The Courage to Say No: Strategic Due Diligence for QSR Franchise Acquisition | ANT Consulting
Due Diligence Strategy 8 min read

The Courage to Say No: When Ethics Trump Economics

₹120 Cr Investment Protected

Executive Summary

Client

Strategic PE Investor

Target

Pan-India QSR Master Franchise

Engagement

Non-Financial Due Diligence

Our Recommendation

Do Not Proceed

The Opportunity That Wasn’t

A strategic investor approached ANT Consulting with an intriguing proposition: evaluate the acquisition of master franchise rights for a globally recognized quick-service restaurant (QSR) chain. The arrangement included a success-based engagement where ANT Consulting would assist in operating the franchise post-acquisition.

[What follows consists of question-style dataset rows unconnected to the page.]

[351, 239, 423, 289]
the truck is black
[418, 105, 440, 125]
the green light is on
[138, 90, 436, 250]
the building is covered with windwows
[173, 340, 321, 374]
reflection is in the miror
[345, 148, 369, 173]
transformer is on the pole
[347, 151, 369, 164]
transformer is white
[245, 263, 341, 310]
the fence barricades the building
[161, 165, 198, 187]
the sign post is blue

The business appeared attractive on surface:

  • Global brand with 1,200 stores across 24 countries worldwide
  • Plans to expand its network across 18 Indian cities including the airports
  • Established supply chain and operational infrastructure
  • Master franchise rights until 2035

“If your evaluation confirms this is investment-worthy, we’ll acquire it and you’ll help us scale it to 500 stores. This could be a multi-year engagement for ANT Consulting.”

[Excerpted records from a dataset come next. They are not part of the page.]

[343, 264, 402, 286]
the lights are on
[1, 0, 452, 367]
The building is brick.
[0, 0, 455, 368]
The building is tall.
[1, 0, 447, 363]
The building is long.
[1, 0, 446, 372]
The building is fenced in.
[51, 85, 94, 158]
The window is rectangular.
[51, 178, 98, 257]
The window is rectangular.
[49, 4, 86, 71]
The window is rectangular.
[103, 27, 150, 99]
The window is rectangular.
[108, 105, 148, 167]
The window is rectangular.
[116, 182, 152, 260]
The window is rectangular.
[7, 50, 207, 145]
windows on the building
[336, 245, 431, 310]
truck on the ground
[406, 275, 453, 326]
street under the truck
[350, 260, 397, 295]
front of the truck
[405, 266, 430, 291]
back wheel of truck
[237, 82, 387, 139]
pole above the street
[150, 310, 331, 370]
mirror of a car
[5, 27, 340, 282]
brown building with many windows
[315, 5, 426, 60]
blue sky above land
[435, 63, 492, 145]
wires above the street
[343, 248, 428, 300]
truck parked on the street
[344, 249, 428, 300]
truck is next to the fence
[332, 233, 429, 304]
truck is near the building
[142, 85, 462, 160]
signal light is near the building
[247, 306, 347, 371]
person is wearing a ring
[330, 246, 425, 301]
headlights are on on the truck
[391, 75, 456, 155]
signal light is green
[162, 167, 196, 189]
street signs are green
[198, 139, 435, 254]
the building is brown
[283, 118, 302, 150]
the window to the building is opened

— The Strategic Investor Client

Our Due Diligence Framework

We deployed our comprehensive Non-Financial Due Diligence (NFDD) framework, examining dimensions beyond traditional financial metrics that often determine actual success or failure of franchise acquisitions.

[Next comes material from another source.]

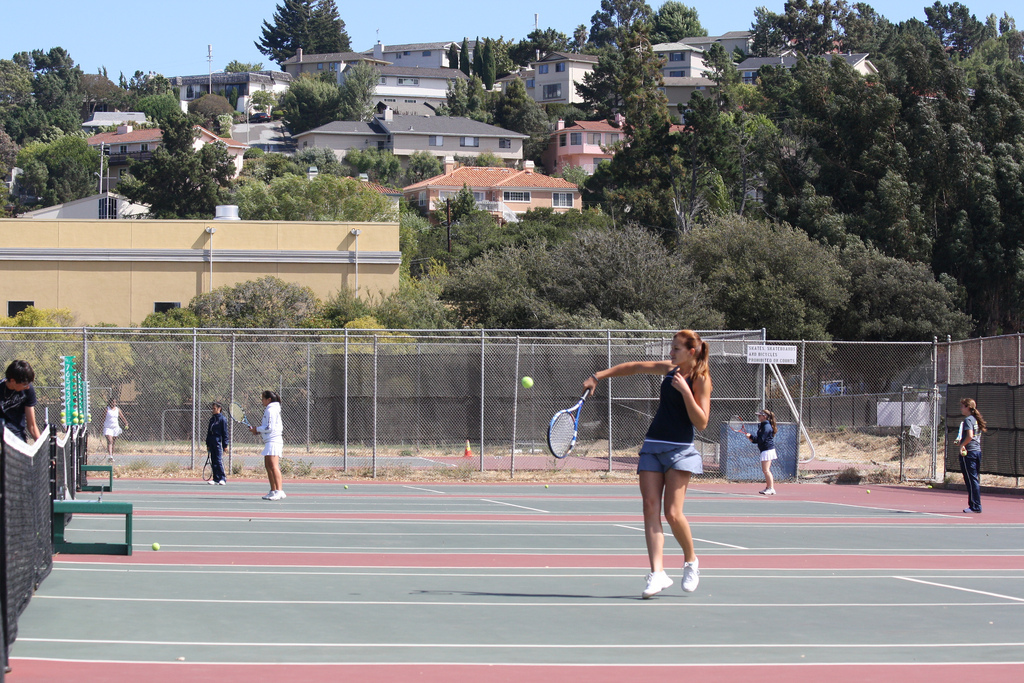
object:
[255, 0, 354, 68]
tree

ANT’s 7-Pillar NFDD Framework for Franchise Evaluation

1. Business Economics

Unit economics, royalty structures, territory rights, franchise agreement terms

2. Operational Health

Store performance, supply chain, quality systems, technology infrastructure

3. Market Position

Brand perception, competitive dynamics, market share trends, customer loyalty

4. Legal & Compliance

Franchise agreements, litigation history, regulatory compliance, IP rights

5. Organizational Capability

Management quality, talent pipeline, franchisee relationships, corporate culture

6. Growth Potential

Expansion viability, market saturation, format innovation, digital readiness

7. Strategic Fit

Investor capabilities, synergy potential, exit options, value creation levers

Critical Findings

Red Flags Discovered

1. Contract Agreement Constraints

2. Unit Economics Deterioration

3. Hidden Overheads

5. Current Franchisee Distress

5. Comparitive Performance Scorecard

The Ethical Crossroads

With a potential multi-year operational engagement worth ₹8-10 crores at stake, we faced a defining moment. We could have presented a conditional recommendation with caveats, keeping the deal alive. Instead, we chose integrity over income, providing our client with an unequivocal recommendation: Do not proceed with this acquisition.

Our Recommendation

Primary Recommendation: We strongly advised against proceeding with the acquisition based on fundamental flaws that were not remediable through operational improvements.

Alternative Opportunities Identified

Instead of this acquisition, we recommended three alternative strategies:

Build Option

Create new QSR brand with a low invsetment pilot & expand if metrics scorecard permits

Regional Acquisition

Acquire strong regional chains at 4-5x EBITDA versus 15x for this fundamentally troubled asset

Platform Play

Invest in cloud kitchen platforms serving multiple brands with asset-light model

Value Protected

₹120 Cr Upfront Investment Saved
₹80 Cr+ Hidden Liabilities Avoided
Zero Compromises on Ethics

The Outcome

Our client chose not to proceed with the acquisition, avoiding what would have been a value-destructive investment.

Subsequent Engagement: The client engaged ANT Consulting for another long-term assignment.

Key Takeaways

Technical Excellence in Due Diligence

  • Beyond Financial Metrics: Non-financial factors often determine success or failure in franchise acquisitions
  • Systematic Framework: Our 7-pillar NFDD framework uncovered issues that financial due diligence missed
  • Ground Truth: Store visits and stakeholder interviews revealed reality versus presented narratives
  • Pattern Recognition: Declining unit economics masked by new store additions is a critical red flag

Ethical Leadership in Consulting

  • Client Interest First: Protecting client value supersedes consultant revenue opportunities
  • Courage to Dissent: Clear recommendations even when they terminate potential engagements
  • Long-term Relationships: Integrity builds trust that creates more valuable future engagements
  • Professional Responsibility: Advisors must prevent value destruction, not just enable transactions

Note: All parties remain confidential. Specific details have been modified while maintaining the integrity of the due diligence process and outcomes.